Wild at Heart
Even the title is a letdown, somehow. At this point, calling a David Lynch film Wild at Heart seems almost redundant. What has always been so seductive about Lynch’s ”wildness” — especially in Eraserhead and his 1986 masterpiece Blue Velvet — is that it doesn’t announce itself. It’s just there, as though the director had tapped his most gorgeous and threatening fantasies and then brought them, raw and quivering, onto the screen, transformed into rhapsodic surrealist melodrama.
Wild at Heart is the first Lynch movie that could be accused of wearing its weirdness on its sleeve. From the joltingly ugly opening sequence, in which rebel without a cause Sailor Ripley (Nicolas Cage) defeats an attacker by smashing the guy’s head against a marble floor until his squishy red brains are dripping out the back, you can feel Lynch trying to unsettle you — and, with equal calculation, chortling at his own bad-boy games.
Lynch, along with Martin Scorsese, is the most exciting filmmaker of his generation. Yet coming off that sensationally demented TV soaper Twin Peaks, he seems torn between making a mod genre picture — a scabrous and bloody Southern Gothic road comedy — and playing avant-garde show-off. The result is a sluggish, pretentious mess.
It’s hard to imagine Wild at Heart appealing to a mass audience, yet I’m not sure it’s going to connect with David Lynch cultists, either. A lurid hodgepodge of the ”subversive” and the secondhand, the movie lacks the primal pop pleasures of Lynch’s best work. It’s a strangely dour experience, one that combines moments of rank unpleasantness (Lynch lingers over shots of flies buzzing around a puddle of dried vomit) with surprisingly lackluster jokey allusions, including a belabored series of references to The Wizard of Oz. In each case, Lynch’s instincts seem off.
Cage’s Sailor is a tough-stud ex-con who speaks in a cornball imitation of Elvis Presley’s breathy drone and wears a spectacularly vulgar snakeskin jacket, which he describes as ”a symbol of mah personal freedom.” His girlfriend, 20-year-old Lula (Laura Dern), is a hot-and-bothered blond who loves Sailor because (why else?) he’s bad. But Lula’s mother (Diane Ladd), an embittered lush, is determined to keep these two apart. She doesn’t want her little girl hanging out with such disreputable company. Besides, she has the hots for Sailor herself.

_List of tasks_:
A - In the Wild at Heart review, how does Sailor describe his snakeskin jacket?
B - Carry on the Wild at Heart review, starting after its last sentence.
The listing that follows is not needed for anything here.

_Information supplied_:
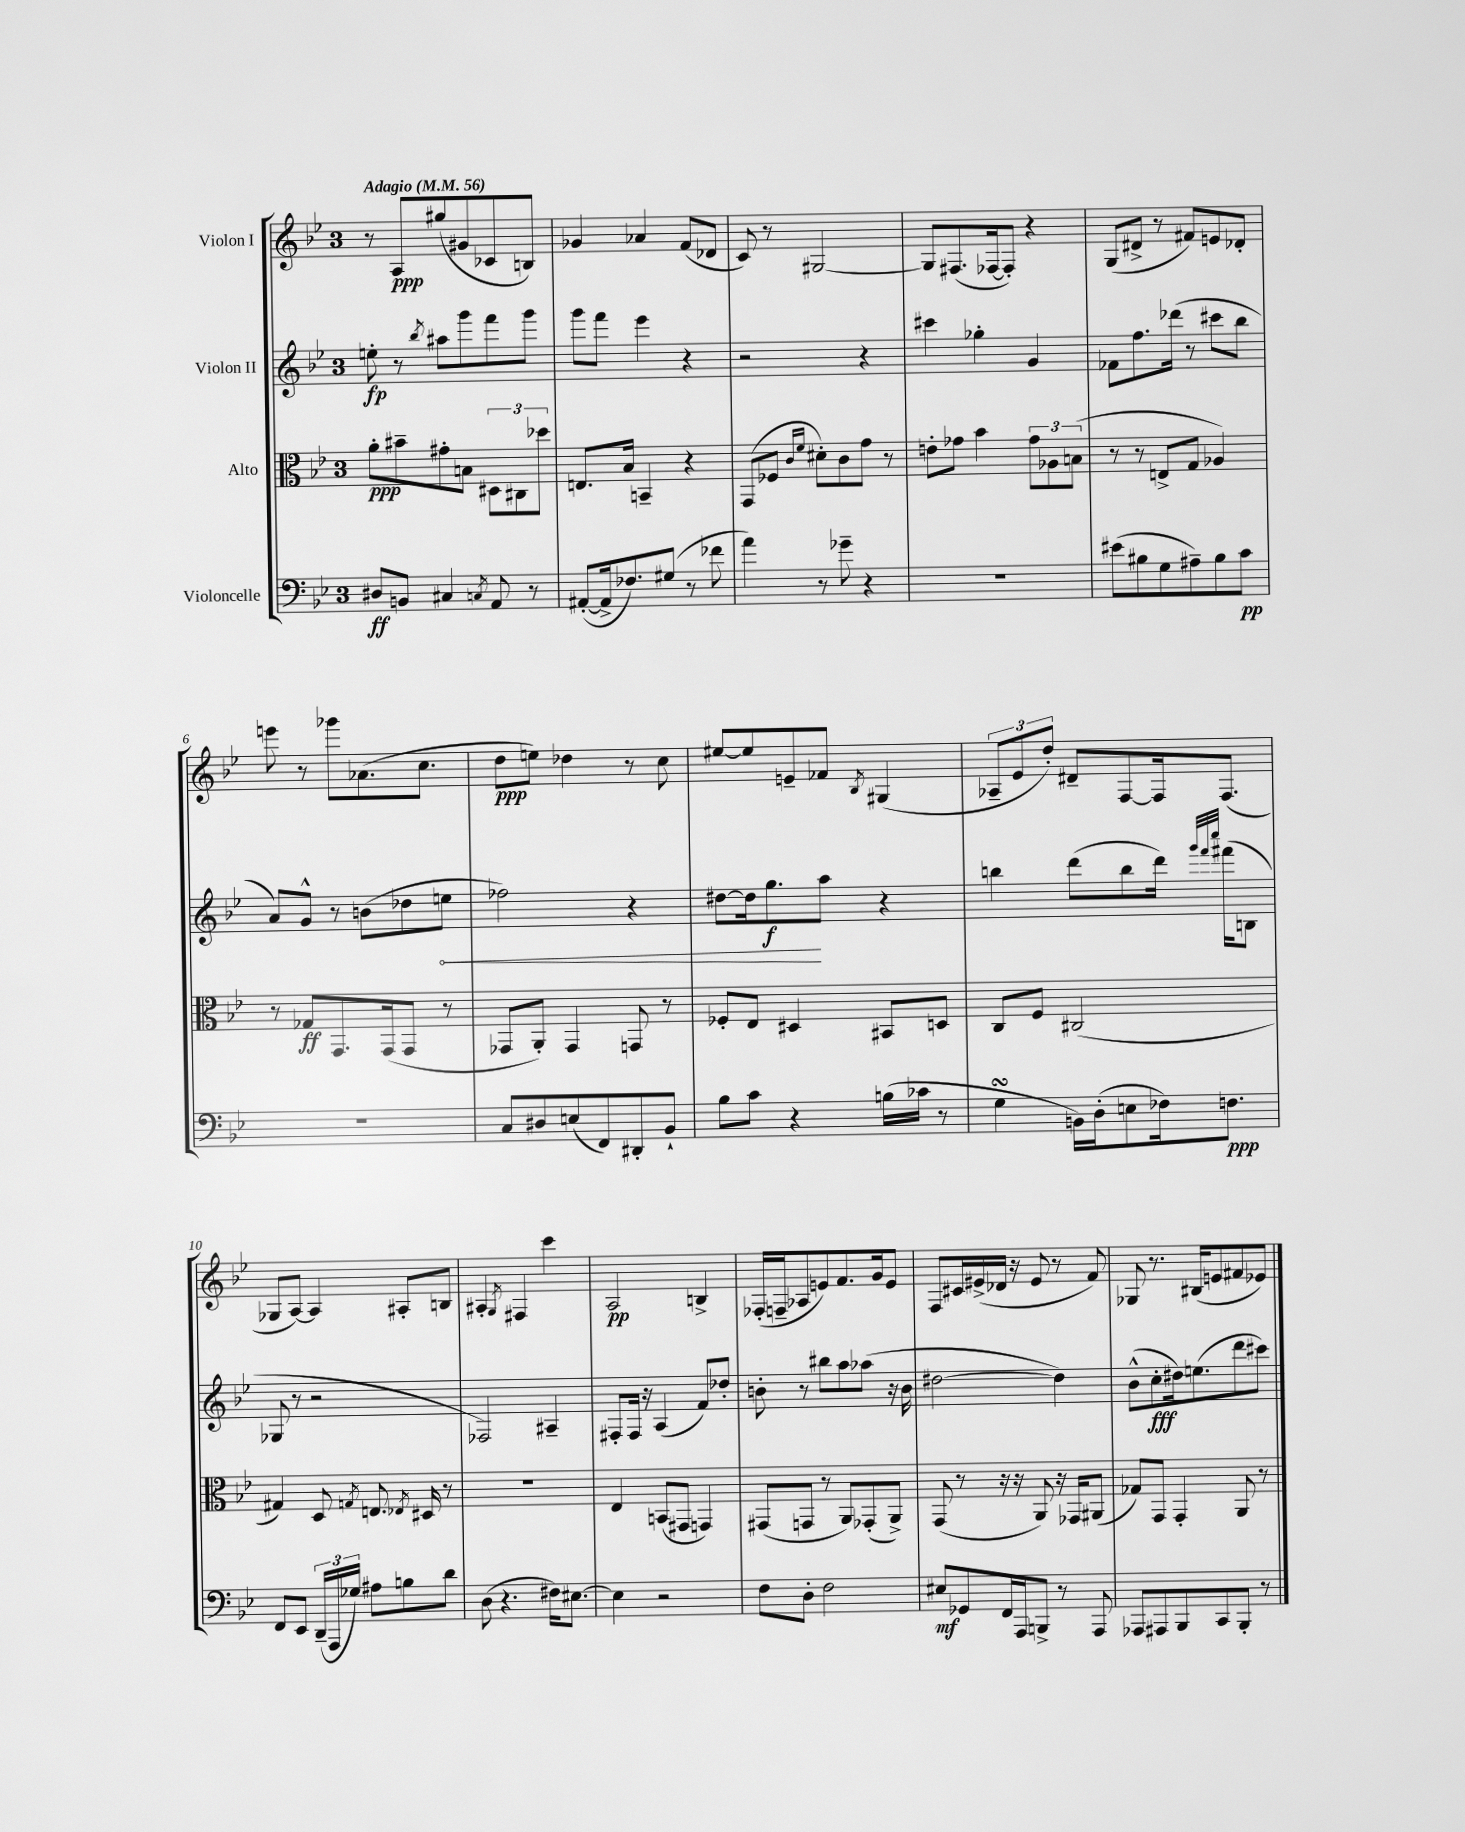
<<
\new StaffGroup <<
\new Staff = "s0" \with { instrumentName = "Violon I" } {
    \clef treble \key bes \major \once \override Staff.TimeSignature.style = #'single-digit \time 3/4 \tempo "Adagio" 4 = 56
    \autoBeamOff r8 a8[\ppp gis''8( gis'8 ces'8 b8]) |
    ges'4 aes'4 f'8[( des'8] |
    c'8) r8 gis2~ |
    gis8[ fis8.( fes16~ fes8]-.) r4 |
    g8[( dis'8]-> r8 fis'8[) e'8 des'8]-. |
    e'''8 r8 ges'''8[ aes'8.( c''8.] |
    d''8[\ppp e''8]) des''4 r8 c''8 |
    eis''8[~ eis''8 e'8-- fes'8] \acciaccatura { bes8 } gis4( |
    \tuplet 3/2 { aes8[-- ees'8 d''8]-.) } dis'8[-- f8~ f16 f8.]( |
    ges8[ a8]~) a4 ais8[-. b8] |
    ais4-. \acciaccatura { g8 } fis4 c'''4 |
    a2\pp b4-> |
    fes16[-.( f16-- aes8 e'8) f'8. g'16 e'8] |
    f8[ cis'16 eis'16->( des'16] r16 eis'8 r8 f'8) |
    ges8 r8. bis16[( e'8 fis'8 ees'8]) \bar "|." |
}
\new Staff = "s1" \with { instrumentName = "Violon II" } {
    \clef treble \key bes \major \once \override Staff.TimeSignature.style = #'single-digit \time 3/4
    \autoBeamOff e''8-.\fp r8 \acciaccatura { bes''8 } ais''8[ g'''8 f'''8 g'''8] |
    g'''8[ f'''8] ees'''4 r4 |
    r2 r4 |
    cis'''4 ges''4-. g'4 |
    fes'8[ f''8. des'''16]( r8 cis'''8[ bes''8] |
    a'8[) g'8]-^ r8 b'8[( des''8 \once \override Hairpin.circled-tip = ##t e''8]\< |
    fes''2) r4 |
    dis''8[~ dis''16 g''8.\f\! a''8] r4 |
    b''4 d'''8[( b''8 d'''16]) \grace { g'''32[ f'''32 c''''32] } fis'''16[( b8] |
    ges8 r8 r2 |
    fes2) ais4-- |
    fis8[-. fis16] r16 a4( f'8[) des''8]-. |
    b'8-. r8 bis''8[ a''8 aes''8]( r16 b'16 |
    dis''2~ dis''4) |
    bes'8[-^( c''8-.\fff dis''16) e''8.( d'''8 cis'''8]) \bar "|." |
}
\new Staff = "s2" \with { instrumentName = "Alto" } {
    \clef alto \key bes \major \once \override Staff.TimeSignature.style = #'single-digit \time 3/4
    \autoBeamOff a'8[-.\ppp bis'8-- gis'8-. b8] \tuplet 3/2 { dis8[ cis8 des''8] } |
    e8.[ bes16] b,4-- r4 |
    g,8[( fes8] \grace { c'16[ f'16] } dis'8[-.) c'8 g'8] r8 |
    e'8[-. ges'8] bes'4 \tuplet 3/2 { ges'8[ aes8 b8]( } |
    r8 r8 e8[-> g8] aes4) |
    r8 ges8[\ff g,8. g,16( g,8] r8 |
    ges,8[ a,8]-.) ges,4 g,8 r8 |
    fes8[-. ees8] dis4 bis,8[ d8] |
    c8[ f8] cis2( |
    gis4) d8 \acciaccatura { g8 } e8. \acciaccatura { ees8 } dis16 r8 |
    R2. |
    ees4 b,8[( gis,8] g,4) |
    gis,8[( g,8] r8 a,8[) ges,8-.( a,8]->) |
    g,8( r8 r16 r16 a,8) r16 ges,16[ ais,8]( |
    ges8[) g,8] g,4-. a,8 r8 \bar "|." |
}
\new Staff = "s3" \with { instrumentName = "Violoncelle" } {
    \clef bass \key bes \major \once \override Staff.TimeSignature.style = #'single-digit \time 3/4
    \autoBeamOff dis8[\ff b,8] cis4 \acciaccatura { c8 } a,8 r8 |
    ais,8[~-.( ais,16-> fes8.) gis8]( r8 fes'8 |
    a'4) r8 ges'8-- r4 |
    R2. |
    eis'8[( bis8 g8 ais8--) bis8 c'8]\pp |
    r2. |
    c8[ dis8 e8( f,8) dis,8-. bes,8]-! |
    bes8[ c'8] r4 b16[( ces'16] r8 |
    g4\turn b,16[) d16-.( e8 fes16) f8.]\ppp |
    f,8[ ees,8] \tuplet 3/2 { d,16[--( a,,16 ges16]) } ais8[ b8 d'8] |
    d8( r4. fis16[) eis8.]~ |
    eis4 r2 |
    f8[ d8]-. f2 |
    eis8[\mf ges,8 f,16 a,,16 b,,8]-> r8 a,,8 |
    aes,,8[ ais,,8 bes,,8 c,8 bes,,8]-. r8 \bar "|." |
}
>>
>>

---

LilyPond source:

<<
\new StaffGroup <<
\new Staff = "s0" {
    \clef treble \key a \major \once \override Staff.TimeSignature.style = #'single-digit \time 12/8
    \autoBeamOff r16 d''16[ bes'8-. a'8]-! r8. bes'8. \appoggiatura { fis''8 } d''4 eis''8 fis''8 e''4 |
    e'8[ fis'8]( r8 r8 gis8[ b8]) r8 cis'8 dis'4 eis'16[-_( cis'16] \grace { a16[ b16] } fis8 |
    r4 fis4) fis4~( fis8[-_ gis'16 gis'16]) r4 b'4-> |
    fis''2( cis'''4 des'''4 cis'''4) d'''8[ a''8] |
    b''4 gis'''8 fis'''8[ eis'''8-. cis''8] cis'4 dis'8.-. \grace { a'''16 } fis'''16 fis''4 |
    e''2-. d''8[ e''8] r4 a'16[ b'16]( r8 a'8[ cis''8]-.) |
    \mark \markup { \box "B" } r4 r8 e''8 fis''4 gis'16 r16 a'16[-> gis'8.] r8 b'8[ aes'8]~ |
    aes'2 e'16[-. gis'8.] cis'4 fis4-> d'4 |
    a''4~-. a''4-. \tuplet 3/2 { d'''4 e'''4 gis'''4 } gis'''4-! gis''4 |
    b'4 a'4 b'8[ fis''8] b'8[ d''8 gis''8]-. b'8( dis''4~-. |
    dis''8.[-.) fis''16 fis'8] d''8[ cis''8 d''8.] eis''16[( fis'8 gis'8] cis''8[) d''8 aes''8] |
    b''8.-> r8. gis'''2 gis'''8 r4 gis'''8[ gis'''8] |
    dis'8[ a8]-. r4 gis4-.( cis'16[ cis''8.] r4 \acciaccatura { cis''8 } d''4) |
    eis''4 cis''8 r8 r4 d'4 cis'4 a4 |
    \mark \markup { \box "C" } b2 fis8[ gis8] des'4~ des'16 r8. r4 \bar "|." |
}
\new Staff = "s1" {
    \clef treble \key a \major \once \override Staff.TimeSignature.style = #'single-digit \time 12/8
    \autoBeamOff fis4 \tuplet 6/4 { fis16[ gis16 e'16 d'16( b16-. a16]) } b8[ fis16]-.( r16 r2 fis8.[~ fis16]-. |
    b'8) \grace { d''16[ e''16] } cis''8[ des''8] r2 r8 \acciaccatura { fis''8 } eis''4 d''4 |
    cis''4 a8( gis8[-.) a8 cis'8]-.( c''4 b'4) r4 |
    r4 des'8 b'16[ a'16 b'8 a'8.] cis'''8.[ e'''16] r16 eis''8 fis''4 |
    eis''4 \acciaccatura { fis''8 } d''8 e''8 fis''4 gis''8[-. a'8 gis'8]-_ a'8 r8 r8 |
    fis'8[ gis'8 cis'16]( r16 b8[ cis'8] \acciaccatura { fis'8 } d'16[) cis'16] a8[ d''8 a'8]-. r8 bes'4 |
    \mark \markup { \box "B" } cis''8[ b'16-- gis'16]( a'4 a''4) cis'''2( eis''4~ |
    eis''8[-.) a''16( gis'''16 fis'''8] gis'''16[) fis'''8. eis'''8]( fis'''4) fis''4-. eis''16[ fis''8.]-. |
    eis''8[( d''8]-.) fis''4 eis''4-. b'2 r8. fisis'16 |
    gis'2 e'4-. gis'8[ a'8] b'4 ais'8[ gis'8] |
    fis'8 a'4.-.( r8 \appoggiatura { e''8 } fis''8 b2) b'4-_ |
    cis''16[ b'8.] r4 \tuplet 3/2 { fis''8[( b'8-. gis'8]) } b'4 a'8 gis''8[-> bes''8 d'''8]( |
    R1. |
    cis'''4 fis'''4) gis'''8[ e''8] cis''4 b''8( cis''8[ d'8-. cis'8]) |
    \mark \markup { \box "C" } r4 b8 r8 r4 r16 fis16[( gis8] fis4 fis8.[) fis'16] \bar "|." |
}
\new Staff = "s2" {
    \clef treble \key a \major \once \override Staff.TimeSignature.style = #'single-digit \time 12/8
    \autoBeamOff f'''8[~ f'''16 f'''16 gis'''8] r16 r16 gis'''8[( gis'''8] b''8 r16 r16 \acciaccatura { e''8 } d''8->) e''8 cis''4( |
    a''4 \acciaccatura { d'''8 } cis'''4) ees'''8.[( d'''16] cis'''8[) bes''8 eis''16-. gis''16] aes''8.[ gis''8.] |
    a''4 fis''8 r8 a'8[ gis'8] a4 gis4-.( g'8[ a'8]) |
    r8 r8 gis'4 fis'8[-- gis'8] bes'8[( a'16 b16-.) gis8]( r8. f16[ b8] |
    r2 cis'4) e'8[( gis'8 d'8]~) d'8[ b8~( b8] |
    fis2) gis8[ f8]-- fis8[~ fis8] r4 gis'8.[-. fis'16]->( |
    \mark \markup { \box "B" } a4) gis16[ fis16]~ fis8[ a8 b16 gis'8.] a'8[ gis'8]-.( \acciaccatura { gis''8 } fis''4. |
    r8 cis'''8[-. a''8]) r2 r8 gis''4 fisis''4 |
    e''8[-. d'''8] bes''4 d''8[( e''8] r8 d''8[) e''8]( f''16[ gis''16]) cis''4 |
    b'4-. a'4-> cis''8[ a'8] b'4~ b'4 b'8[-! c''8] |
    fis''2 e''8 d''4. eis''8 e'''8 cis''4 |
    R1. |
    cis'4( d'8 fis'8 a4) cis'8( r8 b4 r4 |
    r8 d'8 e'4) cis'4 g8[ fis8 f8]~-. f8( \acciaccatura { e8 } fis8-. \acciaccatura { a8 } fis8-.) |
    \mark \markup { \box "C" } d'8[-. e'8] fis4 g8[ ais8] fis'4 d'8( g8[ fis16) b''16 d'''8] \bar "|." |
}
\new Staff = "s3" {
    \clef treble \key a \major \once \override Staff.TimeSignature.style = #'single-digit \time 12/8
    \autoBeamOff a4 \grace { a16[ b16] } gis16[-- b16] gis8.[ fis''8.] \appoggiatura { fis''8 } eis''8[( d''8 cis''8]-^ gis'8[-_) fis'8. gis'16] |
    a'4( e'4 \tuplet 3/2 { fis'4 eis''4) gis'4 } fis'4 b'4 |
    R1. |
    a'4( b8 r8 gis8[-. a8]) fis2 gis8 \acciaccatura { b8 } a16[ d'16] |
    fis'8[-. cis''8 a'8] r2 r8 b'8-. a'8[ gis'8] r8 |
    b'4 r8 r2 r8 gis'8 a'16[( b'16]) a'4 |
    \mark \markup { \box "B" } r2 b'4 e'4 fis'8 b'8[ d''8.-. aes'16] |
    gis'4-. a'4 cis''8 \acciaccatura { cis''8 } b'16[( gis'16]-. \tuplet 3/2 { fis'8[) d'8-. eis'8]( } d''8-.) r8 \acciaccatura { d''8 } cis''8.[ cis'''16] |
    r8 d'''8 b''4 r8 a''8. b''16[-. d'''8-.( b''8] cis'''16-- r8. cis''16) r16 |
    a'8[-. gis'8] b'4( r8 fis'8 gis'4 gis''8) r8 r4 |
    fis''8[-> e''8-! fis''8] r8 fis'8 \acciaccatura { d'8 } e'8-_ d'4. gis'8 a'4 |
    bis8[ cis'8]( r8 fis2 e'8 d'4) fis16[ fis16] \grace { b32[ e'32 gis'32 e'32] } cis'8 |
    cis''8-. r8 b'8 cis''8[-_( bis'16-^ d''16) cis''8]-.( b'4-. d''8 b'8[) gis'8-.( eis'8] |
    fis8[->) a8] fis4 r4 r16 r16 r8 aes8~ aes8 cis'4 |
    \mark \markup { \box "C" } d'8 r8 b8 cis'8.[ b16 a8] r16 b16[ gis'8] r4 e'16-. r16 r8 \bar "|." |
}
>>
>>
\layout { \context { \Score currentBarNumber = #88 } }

_Response list_:
A - He calls it "a symbol of mah personal freedom."

B -
Far more than Blue Velvet, Wild at Heart unfolds in a ’50s-flavored world of forbidden love and vengeful puritanism. Yet there’s something rinky-dink about the whole setup. What is David Lynch — the director who in Blue Velvet gave us Dean Stockwell lip-synching to Roy Orbison’s ”In Dreams” like some effeminate imp from Mars — doing with a stock-delinquent hero who idolizes Elvis? Cage acts with his usual never-a-dull-moment baroque floridity, but the trouble with having this flaky, high-camp hood at the center of the movie is that there’s no innocent ”normality” for Lynch to play off. Cage, who mocks the very idea of soulfulness, is funny but weightless; he’s too knowingly on Lynch’s wavelength. Wild at Heart features a number of other performers who carry their hip credentials on to the screen with them (Harry Dean Stanton, Crispin Glover, John Lurie). Lynch has nothing new to discover in these people. He uses them for their ready-made aura.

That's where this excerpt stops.